With repeated use of furosemide (60 mg daily) in combination with aliskiren (300 mg daily), the excretion of sodium in urine decreased in the first 4 hours, and in addition, urine volume (by 31% and 24% ) in comparison with the situations when only furosemide was used. The average weight of people taking aliskiren (300 mg) with furosemide exceeded the weight values of people taking only furosemide (84.6 / 83.4 kg).
When using the drug at a dose of 150 mg, there were insignificant changes in the efficacy and pharmacokinetic indices of furosemide.
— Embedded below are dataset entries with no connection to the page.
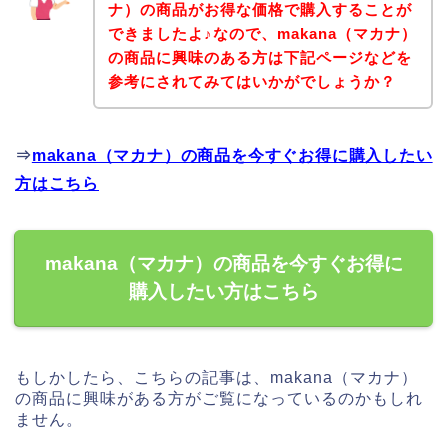
ナ）の商品がお得な価格で購入することが
できましたよ♪なので、makana（マカナ）
の商品に興味のある方は下記ページなどを
参考にされてみてはいかがでしょうか？
⇒
makana（マカナ）の商品を今すぐお得に購入したい
方はこちら
makana（マカナ）の商品を今すぐお得に
購入したい方はこちら
もしかしたら、こちらの記事は、makana（マカナ）
の商品に興味がある方がご覧になっているのかもしれ
ません。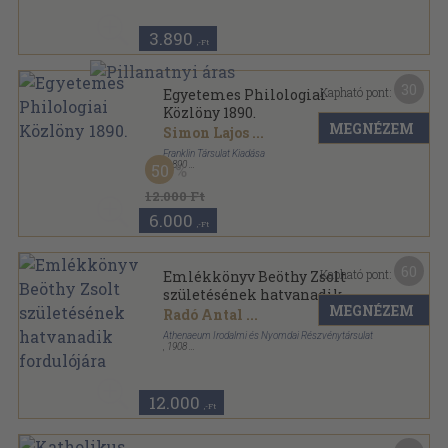
3.890
,-Ft
30
Kapható pont:
Egyetemes Philologiai
Közlöny 1890.
MEGNÉZEM
Simon Lajos
...
Franklin Társulat Kiadása
,
1890
50
Könyvkötői kötés
,
880
oldal
Egyetemes Philologiai Közlöny sorozat
12.000 Ft
6.000
,-Ft
60
Kapható pont:
Emlékkönyv Beöthy Zsolt
születésének hatvanadik
MEGNÉZEM
fordulójára
Radó Antal
...
Athenaeum Irodalmi és Nyomdai Részvénytársulat
,
1908
Könyvkötői kötés
,
679
oldal
12.000
,-Ft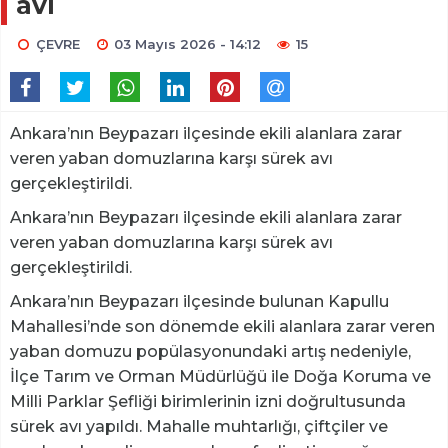
avı
ÇEVRE
03 Mayıs 2026 - 14:12
15
Ankara’nın Beypazarı ilçesinde ekili alanlara zarar
veren yaban domuzlarına karşı sürek avı
gerçekleştirildi.
Ankara’nın Beypazarı ilçesinde ekili alanlara zarar
veren yaban domuzlarına karşı sürek avı
gerçekleştirildi.
Ankara’nın Beypazarı ilçesinde bulunan Kapullu
Mahallesi’nde son dönemde ekili alanlara zarar veren
yaban domuzu popülasyonundaki artış nedeniyle,
İlçe Tarım ve Orman Müdürlüğü ile Doğa Koruma ve
Milli Parklar Şefliği birimlerinin izni doğrultusunda
sürek avı yapıldı. Mahalle muhtarlığı, çiftçiler ve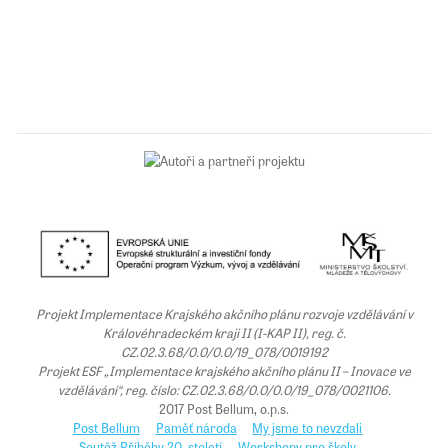
Projekt Implementace Krajského akčního plánu rozvoje vzdělávání v
Královéhradeckém kraji II (I-KAP II), reg. č.
CZ.02.3.68/0.0/0.0/19_078/0019192
Projekt ESF „Implementace krajského akčního plánu II – Inovace ve
vzdělávání“, reg. číslo: CZ.02.3.68/0.0/0.0/19_078/0021106.
2017 Post Bellum, o.p.s.
Post Bellum
Paměť národa
My jsme to nevzdali
Soutěž Příběhy 20. století
Workshopy pro školy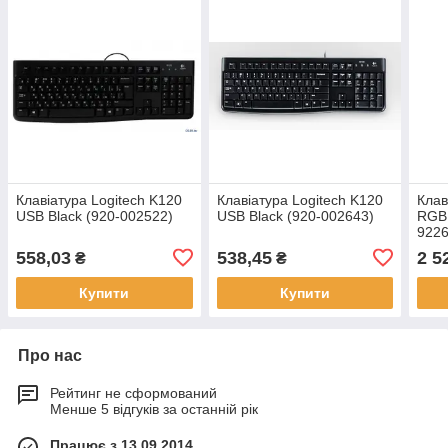
Клавіатура Logitech K120
Клавіатура Logitech K120
Клав
USB Black (920-002522)
USB Black (920-002643)
RGB 
922
558,03
538,45
2 5
₴
₴
Купити
Купити
Про нас
Рейтинг не сформований
Менше 5 відгуків за останній рік
Працює з 13.09.2014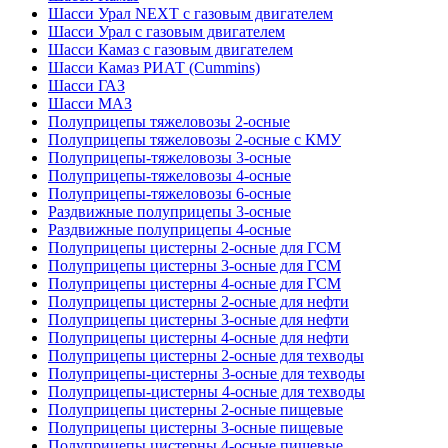
Шасси Урал NEXT с газовым двигателем
Шасси Урал с газовым двигателем
Шасси Камаз с газовым двигателем
Шасси Камаз РИАТ (Cummins)
Шасси ГАЗ
Шасси МАЗ
Полуприцепы тяжеловозы 2-осные
Полуприцепы тяжеловозы 2-осные с КМУ
Полуприцепы-тяжеловозы 3-осные
Полуприцепы-тяжеловозы 4-осные
Полуприцепы-тяжеловозы 6-осные
Раздвижные полуприцепы 3-осные
Раздвижные полуприцепы 4-осные
Полуприцепы цистерны 2-осные для ГСМ
Полуприцепы цистерны 3-осные для ГСМ
Полуприцепы цистерны 4-осные для ГСМ
Полуприцепы цистерны 2-осные для нефти
Полуприцепы цистерны 3-осные для нефти
Полуприцепы цистерны 4-осные для нефти
Полуприцепы цистерны 2-осные для техводы
Полуприцепы-цистерны 3-осные для техводы
Полуприцепы-цистерны 4-осные для техводы
Полуприцепы цистерны 2-осные пищевые
Полуприцепы цистерны 3-осные пищевые
Полуприцепы цистерны 4-осные пищевые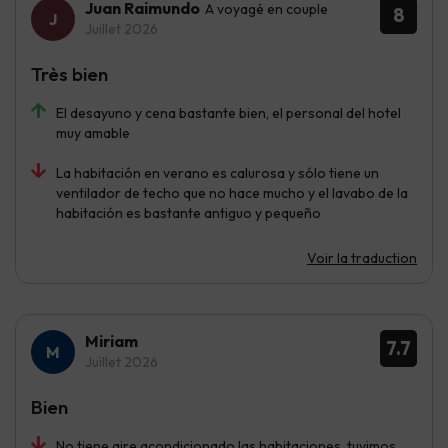
Juan Raimundo
A voyagé en couple
8
Juillet 2026
Très bien
El desayuno y cena bastante bien, el personal del hotel
muy amable
La habitación en verano es calurosa y sólo tiene un
ventilador de techo que no hace mucho y el lavabo de la
habitación es bastante antiguo y pequeño
Voir la traduction
Miriam
7.7
Juillet 2026
Bien
No tiene aire acondicionado las habitaciones, tuvimos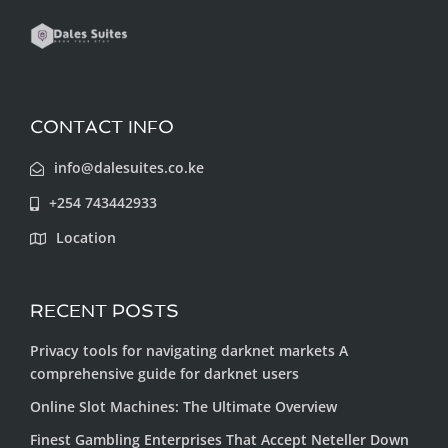
CONTACT INFO
info@dalesuites.co.ke
+254 743442933
Location
RECENT POSTS
Privacy tools for navigating darknet markets A
comprehensive guide for darknet users
Online Slot Machines: The Ultimate Overview
Finest Gambling Enterprises That Accept Neteller Down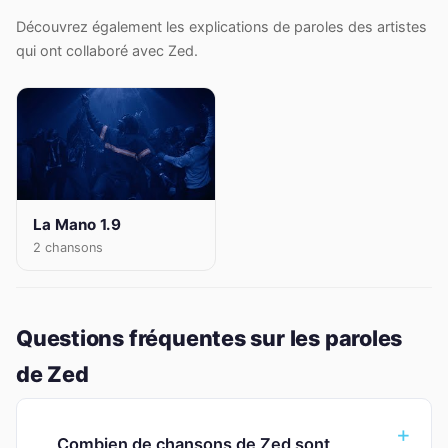
Découvrez également les explications de paroles des artistes
qui ont collaboré avec Zed.
La Mano 1.9
2 chansons
Questions fréquentes sur les paroles
de Zed
Combien de chansons de Zed sont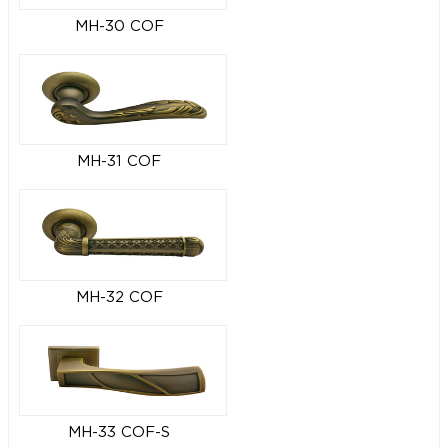
MH-30 COF
MH-31 COF
MH-32 COF
MH-33 COF-S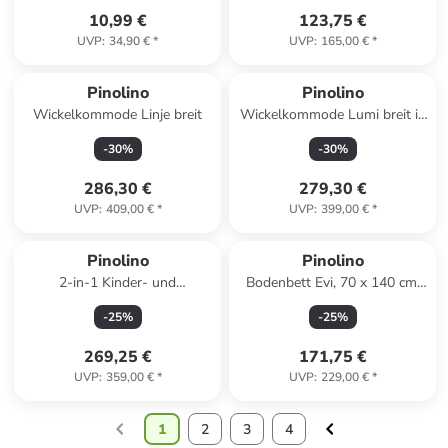
10,99 €
123,75 €
UVP
:
34,90 €
*
UVP
:
165,00 €
*
Pinolino
Pinolino
Wickelkommode Linje breit
Wickelkommode Lumi breit in
Weiß
-
30
%
-
30
%
286,30 €
279,30 €
UVP
:
409,00 €
*
UVP
:
399,00 €
*
Pinolino
Pinolino
2-in-1 Kinder- und
Bodenbett Evi, 70 x 140 cm,
Bollerwagen Cubi, 120 x 65 x
unbehandelt, 146 x 76 x 44
-
25
%
-
25
%
99 cm
cm
269,25 €
171,75 €
UVP
:
359,00 €
*
UVP
:
229,00 €
*
1
2
3
4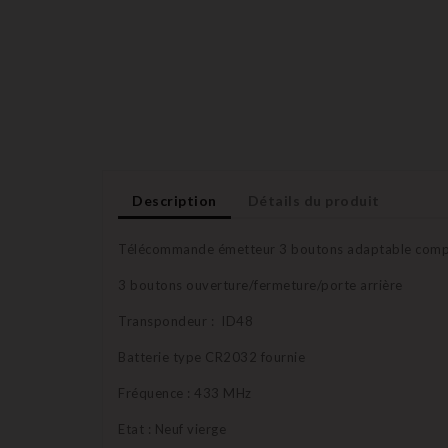
Description
Détails du produit
Télécommande émetteur 3 boutons adaptable comp
3 boutons ouverture/fermeture/porte arrière
Transpondeur : ID48
Batterie type CR2032 fournie
Fréquence : 433 MHz
Etat : Neuf vierge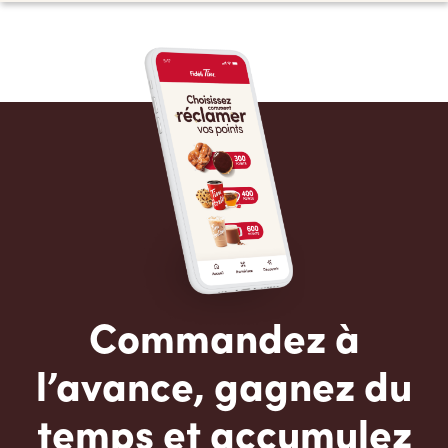
Commandez à
l’avance, gagnez du
temps et accumulez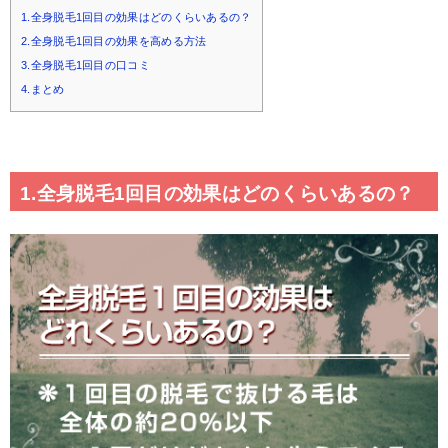
1.全身脱毛1回目の効果はどのくらいあるの？
2.全身脱毛1回目の効果を高める方法
3.全身脱毛1回目の口コミ
4.まとめ
1.全身脱毛1回目の効果はどのくらいあるの？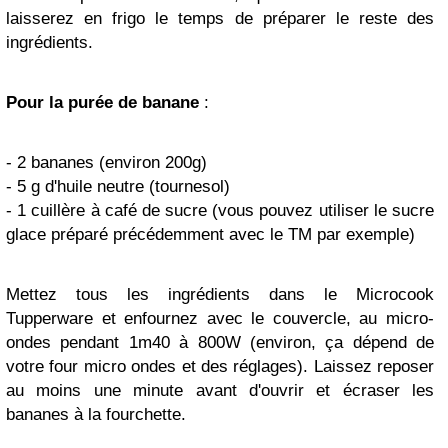
laisserez en frigo le temps de préparer le reste des
ingrédients.
Pour la purée de banane
:
- 2 bananes (environ 200g)
- 5 g d'huile neutre (tournesol)
- 1 cuillère à café de sucre (vous pouvez utiliser le sucre
glace préparé précédemment avec le TM par exemple)
Mettez tous les ingrédients dans le Microcook
Tupperware et enfournez avec le couvercle, au micro-
ondes pendant 1m40 à 800W (environ, ça dépend de
votre four micro ondes et des réglages). Laissez reposer
au moins une minute avant d'ouvrir et écraser les
bananes à la fourchette.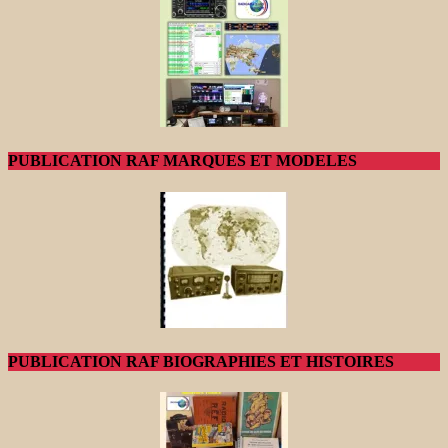
PUBLICATION RAF MARQUES ET MODELES
PUBLICATION RAF BIOGRAPHIES ET HISTOIRES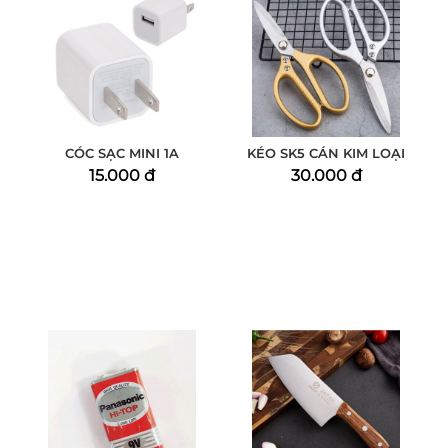
CÓC SẠC MINI 1A
KÉO SK5 CÁN KIM LOẠI
15.000 đ
30.000 đ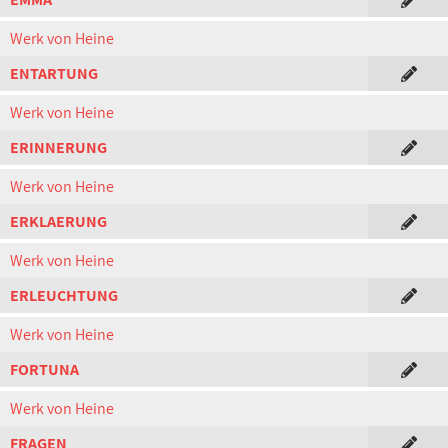
Werk von Heine
ENTARTUNG
Werk von Heine
ERINNERUNG
Werk von Heine
ERKLAERUNG
Werk von Heine
ERLEUCHTUNG
Werk von Heine
FORTUNA
Werk von Heine
FRAGEN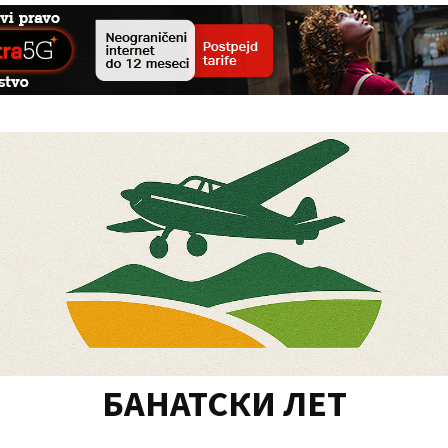
БАНАТСКИ ЛЕТ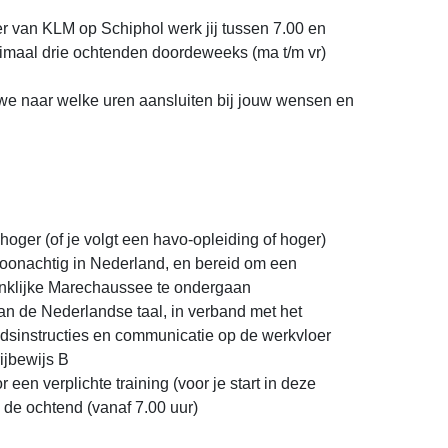
van KLM op Schiphol werk jij tussen 7.00 en
nimaal drie ochtenden doordeweeks (ma t/m vr)
we naar welke uren aansluiten bij jouw wensen en
ger (of je volgt een havo-opleiding of hoger)
oonachtig in Nederland, en bereid om een
nklijke Marechaussee te ondergaan
 de Nederlandse taal, in verband met het
idsinstructies en communicatie op de werkvloer
ijbewijs B
een verplichte training (voor je start in deze
n de ochtend (vanaf 7.00 uur)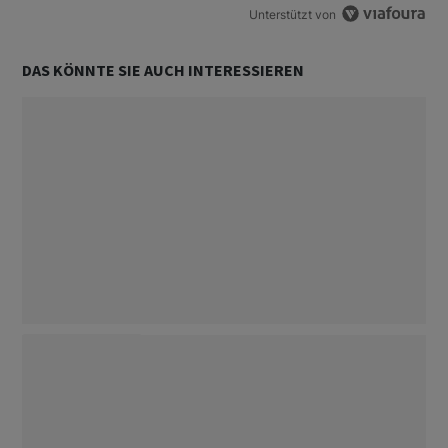
Unterstützt von
DAS KÖNNTE SIE AUCH INTERESSIEREN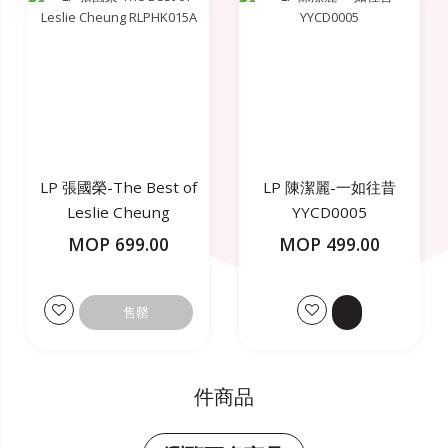
LP 張國榮-The Best of
LP 陳潔麗-一如往昔
Leslie Cheung
YYCD0005
RLPHK015A
MOP 699.00
MOP 499.00
售罄
件商品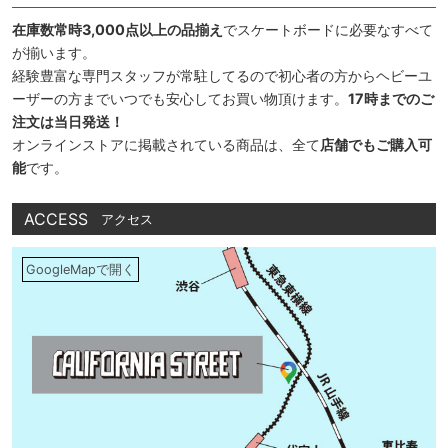
在庫数常時3,000点以上の品揃え
でスケートボードに必要なすべて
が揃います。
経験豊富な専門スタッフが常駐してるので初心者の方からヘビーユ
ーザーの方までいつでも安心してお買い物頂けます。
17時までのご
注文は当日発送！
オンラインストアに掲載されている商品は、全て
店舗でもご購入可
能
です。
ACCESS
アクセス
GoogleMapで開く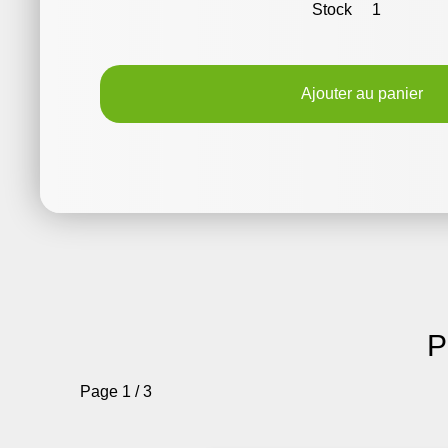
Stock
1
Ajouter au panier
P
Page 1 / 3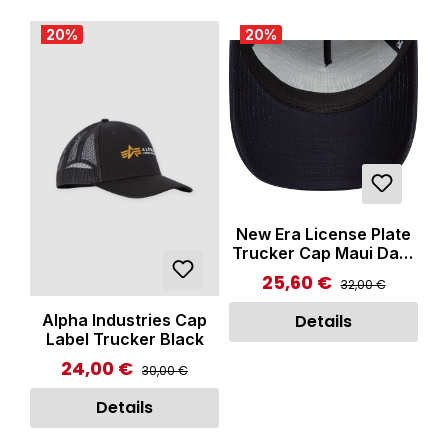
20
%
20
%
New Era License Plate
Trucker Cap Maui Dark
Blue
25,60 €
Regulärer Preis:
Verkaufspreis:
32,00 €
Details
Alpha Industries Cap
Label Trucker Black
24,00 €
Regulärer Preis:
Verkaufspreis:
30,00 €
Details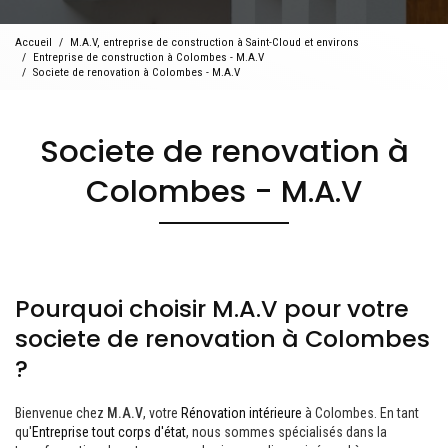
Accueil
M.A.V, entreprise de construction à Saint-Cloud et environs
Entreprise de construction à Colombes - M.A.V
Societe de renovation à Colombes - M.A.V
Societe de renovation à
Colombes - M.A.V
Pourquoi choisir M.A.V pour votre
societe de renovation à Colombes
?
Bienvenue chez
M.A.V
, votre
Rénovation intérieure
à Colombes. En tant
qu'
Entreprise tout corps d'état
, nous sommes spécialisés dans la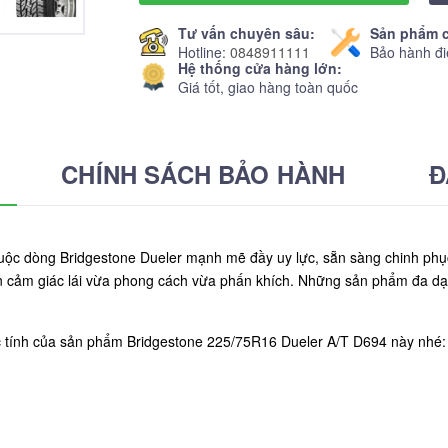
Tư vấn chuyên sâu:
Sản phẩm c
Hotline:
0848911111
Bảo hành đi
Hệ thống cửa hàng lớn:
Giá tốt, giao hàng toàn quốc
CHÍNH SÁCH BẢO HÀNH
Đ
ộc dòng Bridgestone Dueler mạnh mẽ đầy uy lực, sẵn sàng chinh phục
 cảm giác lái vừa phong cách vừa phấn khích. Những sản phẩm đa dạn
c tính của sản phẩm Bridgestone 225/75R16 Dueler A/T D694 này nhé: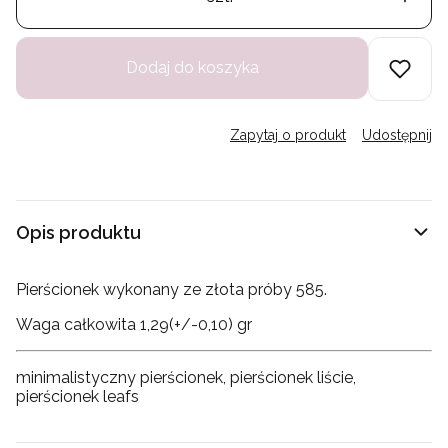
Dodaj do koszyka
Zapytaj o produkt
Udostępnij
Opis produktu
Pierścionek wykonany ze złota próby 585.
Waga całkowita 1,29(+/-0,10) gr
minimalistyczny pierścionek, pierścionek liście,
pierścionek leafs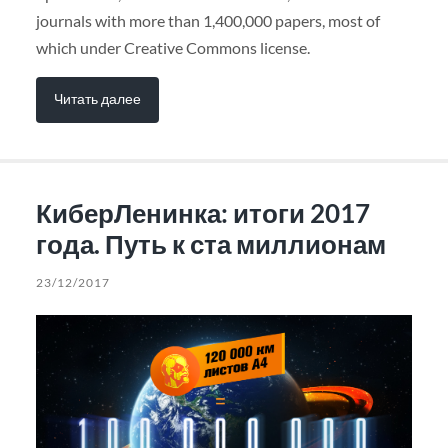
journals with more than 1,400,000 papers, most of
which under Creative Commons license.
Читать далее
КиберЛенинка: итоги 2017
года. Путь к ста миллионам
23/12/2017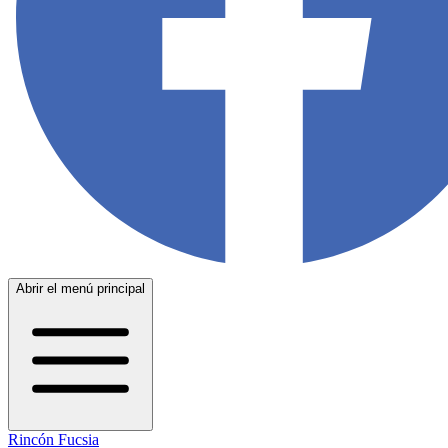
Abrir el menú principal
Rincón Fucsia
In existing clinical information, there is no information on the combination of aliskiren with torasemide in high doses. It is known that the excretion of torasemide through the kidney occurs with the indirect participation of carriers of organic anions. Minimal doses of aliskiren are excreted through the kidneys, and only 0.6% of the dosage of the substance can be observed in the urine when ingestion is given. But, since it is revealed that aliskiren is a substrate for the polypeptide carrier of organic anions 1A2 (OATP1A2), it is potentially possible to lower the plasma level of torasemide under the influence of aliskiren (it affects the absorption process).
In patients who use aliskiren with torasemide or furosemide (orally), it is required to carefully monitor the effects of these substances at the beginning of treatment or when adjusting the doses of the above drugs. This is necessary to avoid changes in the volume of intercellular fluids, as well as possible volume overload.
Use in combination with NSAIDs.
As with the use of other drugs that affect the function of PAC, in the case of NSAIDs, it is possible to weaken the hypotensive properties of aliskiren.
In some people with disorders in the work of the kidneys (elderly patients, dehydration) a combination of such drugs can contribute to a subsequent deterioration in the work of the kidneys (for example, acute insufficiency, often this pathology is reversible). Therefore, it is required to combine the drug data with caution (especially for the elderly).
Medicines affecting serum potassium levels.
With the simultaneous use of Racileuse with potions such as potassium-sparing diuretics, dietary potassium supplements, salt substitutes, which contain calcium, and other substances that can affect potassium levels (eg heparin), potassium may increase. If this treatment is necessary, it should be done with great care.
With a double blockade of the function of RAAS BRA, aliskiren or ACE inhibitors.
The results of clinical tests demonstrated that with double blockade of the function of RAAS by the combined use of aliskiren with ARB or ACE inhibitors, the incidence of side effects (such as stroke, pressure decrease, renal function impairment (eg acute kidney failure) and hyperkalemia ) compared with monotherapy with the use of only ARBs.